無敗の格闘家でWBOアジア・パシフィック・バンタム級王者の那須川天心(26=帝拳)が前世界王者を撃破した。前WBO世界同級王者ジェーソン・モロニー(34=オーストラリア)との119ポンド(約53・9キロ)契約体重10回戦に臨み、3-0で判定勝ちした。
主な一問一答は以下の通り。
-ダメージはあったか
那須川 1ラウンド目、6か7ラウンド目の一瞬でという感じ。連打を食らったけど、しっかり覚えている。相手がラッシュしてきたところもラッシュさせようとできたし、自分は案外打たれ強いなと。
-もうちょっとでダウンのシーンもあった
那須川 一瞬パーンって抜けた感じ。ここに来て、メイウェザー戦が生きた。ずっと左のフックを警戒していた。ストレートだったので、聞いてねえよと。予想外のことがあったので。何が来ても大丈夫なようにしないと、と思わされた。
-インターバル中に座ることもあった
那須川 流れですね。
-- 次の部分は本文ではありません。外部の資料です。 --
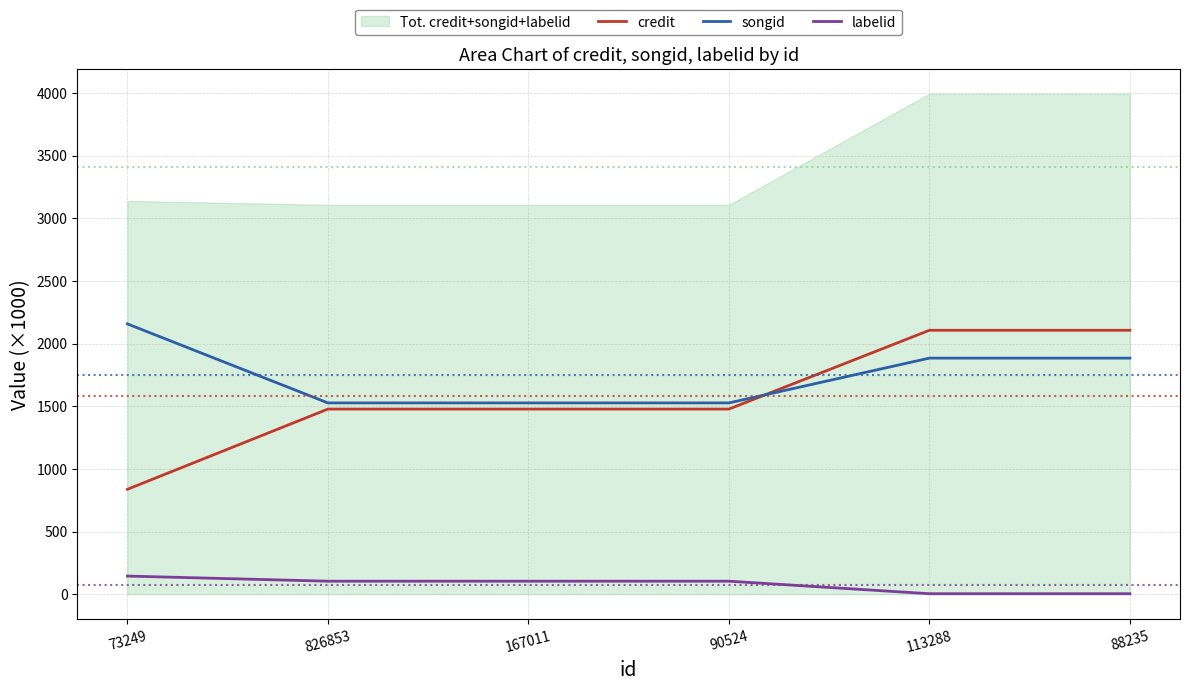

Reading left to right, what are all the values shown in this chart?

credit: 73249=836.8	826853=1476.9	167011=1476.9	90524=1476.9	113288=2105.6	88235=2105.6
songid: 73249=2156.6	826853=1525.9	167011=1525.9	90524=1525.9	113288=1883.5	88235=1883.5
labelid: 73249=144.4	826853=103.7	167011=103.7	90524=103.7	113288=3.7	88235=3.7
スパーリング中も、座る練習もしていたので。最後はずっと立ってたのでトレーナーに怒られたんですけど。
-採点のポイントは圧勝だったが試合中の感触は
那須川 ポイント的には1ラウンド目にああいうことがあったので、取られたなと。立て直せた。真面目にやろうとしすぎちゃった。遊び心が試合中に出てきた。ポイントをしっかり取れてるなと思うことができた。
-試合後は武居由樹もリングに呼んだ。武居と戦う、ベルトを取る、外国人と戦う、何を重視しているか
那須川 まずはベルトを取らなきゃ。そのあとに武居選手と戦って、両方のベルトをかけられれば。
-その前に日本人と戦うということか
那須川 日本人だと思いますね。それがどういう流れになるかは分からない。今回で何試合分も経験させていただいたので、強くなるだけ。
-モロニーがジャッジに不平を口にしていた
那須川 僕は全然、取っているという感じがありましたね。KOは大事だけど倒すだけじゃない。当ててるのは僕だし。ポイントを取られたなという焦りはそんなになかった。皆さん逆にどうですか?
-モロニーは98-92という判定に不満があった
那須川 いろいろな見方ですよね。判定も3人いるので、いろいろ変わるので。お互いにジャッジに委ねないのが大事。僕はポイント取るのうまいので、そこで取っていったのかなと。
-モロニーがサウスポー対策をしてきた
那須川 もともと自分は距離を取って戦う作戦だった。相手に追いつかせないのが自分のボクシング、今回のテーマだった。相手も打ち合ってくるし、たぶんやることないと思ったけど、やっちゃいましたよね。バーンともらって、引くわけにいかないというのが出てきて。初めて打ち合いをした。打ち負けることもなかったし、最後押し返して、自分を一人の男にしてくれたなと。
-武居と比較されるが、手応えは
那須川 印象が悪い部分もあった。今後は改善しなきゃいけない部分もありつつ、自分の型というか手段は分かった。モロニーに効かせることもできたし。ボクシングおもしれーって感じた。まだまだ成長できる。